La chiesa di San Mamante, piccolo santuario situato nei pressi di Caleipo, fu edificata intorno alla metà del XIII secolo per un voto dei bellunesi. Il santo venne scelto come protettore contro animali selvatici e pestilenze infantili. La prima menzione documentaria della chiesa risale al 1289. Nel tempo divenne meta di pellegrinaggi, soprattutto da parte di madri in cerca di intercessione per l’allattamento dei figli.
Durante il XVI secolo, sotto l’impulso del pievano e umanista Pierio Valeriano, la chiesa fu ampliata: vennero aggiunti un’abside con cupoletta e rifugi per i pellegrini. Le offerte dei fedeli permisero l’abbellimento della chiesa con statue, arredi e affreschi attribuiti a Pomponio Amalteo o Nicolò De Stefani. Importanti tele raffiguranti episodi della vita del santo furono dipinte da Francesco Frigimelica il Vecchio.

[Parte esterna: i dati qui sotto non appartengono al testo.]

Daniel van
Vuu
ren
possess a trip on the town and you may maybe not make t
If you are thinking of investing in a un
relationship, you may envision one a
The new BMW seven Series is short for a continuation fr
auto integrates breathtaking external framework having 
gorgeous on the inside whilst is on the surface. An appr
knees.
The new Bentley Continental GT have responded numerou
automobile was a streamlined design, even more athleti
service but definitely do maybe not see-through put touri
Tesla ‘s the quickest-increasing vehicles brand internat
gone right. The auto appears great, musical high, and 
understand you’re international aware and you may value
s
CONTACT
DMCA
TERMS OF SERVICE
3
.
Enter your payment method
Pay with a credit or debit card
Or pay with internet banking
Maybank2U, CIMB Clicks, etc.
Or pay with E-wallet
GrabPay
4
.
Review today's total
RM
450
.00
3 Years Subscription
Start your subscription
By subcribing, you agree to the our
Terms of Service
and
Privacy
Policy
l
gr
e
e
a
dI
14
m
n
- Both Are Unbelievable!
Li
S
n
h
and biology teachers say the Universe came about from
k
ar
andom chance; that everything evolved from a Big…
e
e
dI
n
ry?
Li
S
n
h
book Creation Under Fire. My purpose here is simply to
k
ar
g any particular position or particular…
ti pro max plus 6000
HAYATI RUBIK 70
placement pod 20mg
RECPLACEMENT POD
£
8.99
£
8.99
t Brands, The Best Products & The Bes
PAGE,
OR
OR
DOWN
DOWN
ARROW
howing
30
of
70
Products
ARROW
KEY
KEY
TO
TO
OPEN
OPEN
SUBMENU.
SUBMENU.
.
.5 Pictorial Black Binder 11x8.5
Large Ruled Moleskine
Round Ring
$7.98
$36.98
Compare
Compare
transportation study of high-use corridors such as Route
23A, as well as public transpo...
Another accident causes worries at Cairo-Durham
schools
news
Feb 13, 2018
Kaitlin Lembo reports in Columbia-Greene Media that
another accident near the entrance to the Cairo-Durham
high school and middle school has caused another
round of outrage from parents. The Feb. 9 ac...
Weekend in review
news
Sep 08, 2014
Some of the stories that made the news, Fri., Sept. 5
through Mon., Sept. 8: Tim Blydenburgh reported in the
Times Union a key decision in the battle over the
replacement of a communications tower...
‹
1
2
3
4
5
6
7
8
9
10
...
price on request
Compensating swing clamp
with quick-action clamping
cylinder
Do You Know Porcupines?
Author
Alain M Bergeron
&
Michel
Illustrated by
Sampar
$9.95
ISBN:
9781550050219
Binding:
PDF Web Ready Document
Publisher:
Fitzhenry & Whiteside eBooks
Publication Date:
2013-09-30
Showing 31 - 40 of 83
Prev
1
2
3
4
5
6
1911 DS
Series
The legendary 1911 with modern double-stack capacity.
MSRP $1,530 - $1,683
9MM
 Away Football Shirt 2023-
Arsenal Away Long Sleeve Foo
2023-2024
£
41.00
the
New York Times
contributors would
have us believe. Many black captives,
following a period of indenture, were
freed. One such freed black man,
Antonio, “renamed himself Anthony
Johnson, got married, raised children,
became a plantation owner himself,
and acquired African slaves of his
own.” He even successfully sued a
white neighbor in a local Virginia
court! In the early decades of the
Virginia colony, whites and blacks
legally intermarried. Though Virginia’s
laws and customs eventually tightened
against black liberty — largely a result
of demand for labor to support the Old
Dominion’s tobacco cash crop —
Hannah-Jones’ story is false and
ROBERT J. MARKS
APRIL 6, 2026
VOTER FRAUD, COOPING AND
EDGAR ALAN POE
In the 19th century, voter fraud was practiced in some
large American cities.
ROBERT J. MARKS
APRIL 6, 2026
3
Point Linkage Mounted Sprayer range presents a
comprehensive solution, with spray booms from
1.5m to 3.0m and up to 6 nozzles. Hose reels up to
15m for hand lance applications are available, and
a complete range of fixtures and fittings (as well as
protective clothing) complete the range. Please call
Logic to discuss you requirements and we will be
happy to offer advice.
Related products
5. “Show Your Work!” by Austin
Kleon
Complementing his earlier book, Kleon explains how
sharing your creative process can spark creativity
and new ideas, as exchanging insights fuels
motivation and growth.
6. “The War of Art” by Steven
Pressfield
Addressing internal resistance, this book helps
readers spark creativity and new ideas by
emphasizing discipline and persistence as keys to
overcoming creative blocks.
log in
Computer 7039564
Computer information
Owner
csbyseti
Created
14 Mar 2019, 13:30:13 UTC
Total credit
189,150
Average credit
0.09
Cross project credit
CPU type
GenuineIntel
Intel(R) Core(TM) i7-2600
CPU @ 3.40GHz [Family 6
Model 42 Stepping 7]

Il culto popolare si concentrava anche attorno alla fonte “Loda”, sorta miracolosamente accanto alla chiesa durante la sua costruzione. L’acqua, ritenuta miracolosa, era usata per stimolare la lattazione e curare i malati. Ancora oggi la fonte è meta di devozione.
Il culto di San Mamante (o Mamete), martire del III secolo, ha origini bizantine ed è diffuso anche in Italia. Secondo la leggenda, il santo visse in solitudine tra gli animali selvatici che lo ascoltavano come discepoli, fino al martirio. Un’altra versione narra che nacque in carcere, fu adottato da una nutrice e trafitto al petto da un tridente.
La devozione popolare ha generato molte leggende legate a miracoli e prodigi, tra cui bambini nutriti grazie all’intercessione del santo e castighi simbolici per chi ne metteva in dubbio i poteri. Fino al XVIII secolo si celebrava una famosa sagra il 17 agosto con celebrazioni religiose e festeggiamenti civili, che però col tempo declinarono.
Oggi San Mamante resta un luogo ricco di spiritualità e memoria collettiva, dove fede, tradizione e leggenda si fondono in un racconto popolare profondamente radicato nel territorio bellunese.